* TASK STATEMENT: Rewrite the rows from the line with "путешествия и поездки: их" to the line with "Такой ответ дали 47% участников.", changing "опрошенных" to "участников опроса" and leaving everything else the same.

* SUPPLIED RECORDS:
↓↓↓

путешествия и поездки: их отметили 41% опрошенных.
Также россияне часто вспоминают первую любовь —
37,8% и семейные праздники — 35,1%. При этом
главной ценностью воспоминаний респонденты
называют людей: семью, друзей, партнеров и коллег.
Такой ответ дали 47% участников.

↑↑↑
↓↓↓

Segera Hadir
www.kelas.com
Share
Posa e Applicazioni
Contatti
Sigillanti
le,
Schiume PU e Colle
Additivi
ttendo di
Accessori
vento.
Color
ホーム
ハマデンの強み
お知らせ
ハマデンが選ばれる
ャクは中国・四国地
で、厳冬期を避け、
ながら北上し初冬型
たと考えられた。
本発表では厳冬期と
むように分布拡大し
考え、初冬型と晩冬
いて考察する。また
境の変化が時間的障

↑↑↑

* TASK ANSWER:
путешествия и поездки: их отметили 41% участников опроса.
Также россияне часто вспоминают первую любовь —
37,8% и семейные праздники — 35,1%. При этом
главной ценностью воспоминаний респонденты
называют людей: семью, друзей, партнеров и коллег.
Такой ответ дали 47% участников.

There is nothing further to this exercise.